___ SOURCE INFORMATION

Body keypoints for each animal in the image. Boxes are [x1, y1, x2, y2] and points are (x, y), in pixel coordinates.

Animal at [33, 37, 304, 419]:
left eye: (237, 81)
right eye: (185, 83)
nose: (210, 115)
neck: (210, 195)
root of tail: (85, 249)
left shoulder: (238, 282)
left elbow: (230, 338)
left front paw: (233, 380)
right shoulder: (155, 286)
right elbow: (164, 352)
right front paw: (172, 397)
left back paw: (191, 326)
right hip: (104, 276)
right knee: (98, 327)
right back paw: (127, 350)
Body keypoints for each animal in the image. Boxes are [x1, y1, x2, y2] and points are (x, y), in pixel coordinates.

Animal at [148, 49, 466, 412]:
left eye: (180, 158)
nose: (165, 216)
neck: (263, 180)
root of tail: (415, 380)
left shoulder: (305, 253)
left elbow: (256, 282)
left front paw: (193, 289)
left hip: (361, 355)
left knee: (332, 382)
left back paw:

______
___ SOURCE INFORMATION

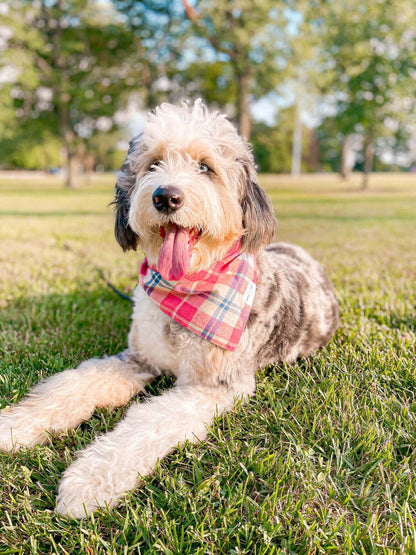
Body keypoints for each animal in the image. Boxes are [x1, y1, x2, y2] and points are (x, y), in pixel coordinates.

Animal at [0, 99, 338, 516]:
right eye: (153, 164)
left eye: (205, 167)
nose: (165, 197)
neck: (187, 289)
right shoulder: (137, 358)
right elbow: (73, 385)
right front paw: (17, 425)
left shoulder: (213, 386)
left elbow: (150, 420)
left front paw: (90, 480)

______
___ SOURCE INFORMATION

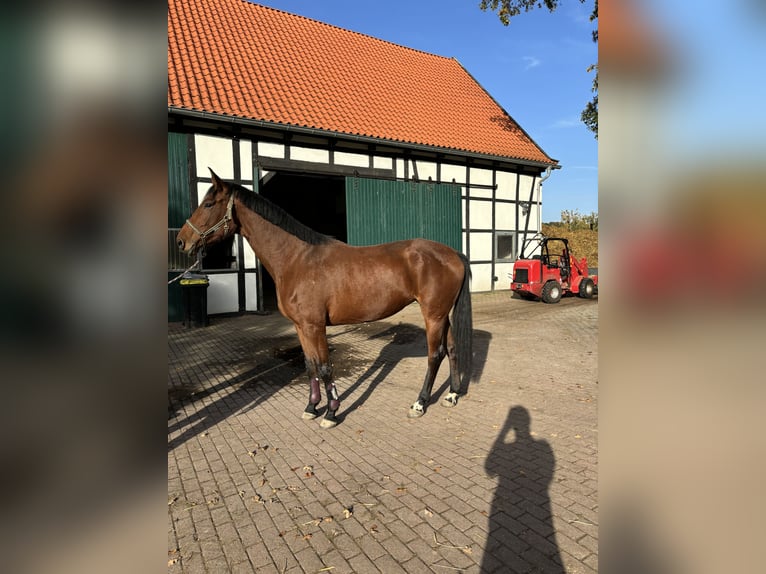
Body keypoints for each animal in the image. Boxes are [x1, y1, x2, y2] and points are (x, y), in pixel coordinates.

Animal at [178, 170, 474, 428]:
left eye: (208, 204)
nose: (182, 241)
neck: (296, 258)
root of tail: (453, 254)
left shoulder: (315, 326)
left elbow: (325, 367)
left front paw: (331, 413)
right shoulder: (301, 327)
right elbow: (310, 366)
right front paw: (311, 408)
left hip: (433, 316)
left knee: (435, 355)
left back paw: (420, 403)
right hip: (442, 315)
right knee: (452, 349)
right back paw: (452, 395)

______

* WORK TO COMPLETE: From the records above, print only the lines between the one holding "left back paw: (420, 403)" and the one holding "right back paw: (452, 395)", inclusive, exactly as they stand.

* ANSWER BOX:
left back paw: (420, 403)
right hip: (442, 315)
right knee: (452, 349)
right back paw: (452, 395)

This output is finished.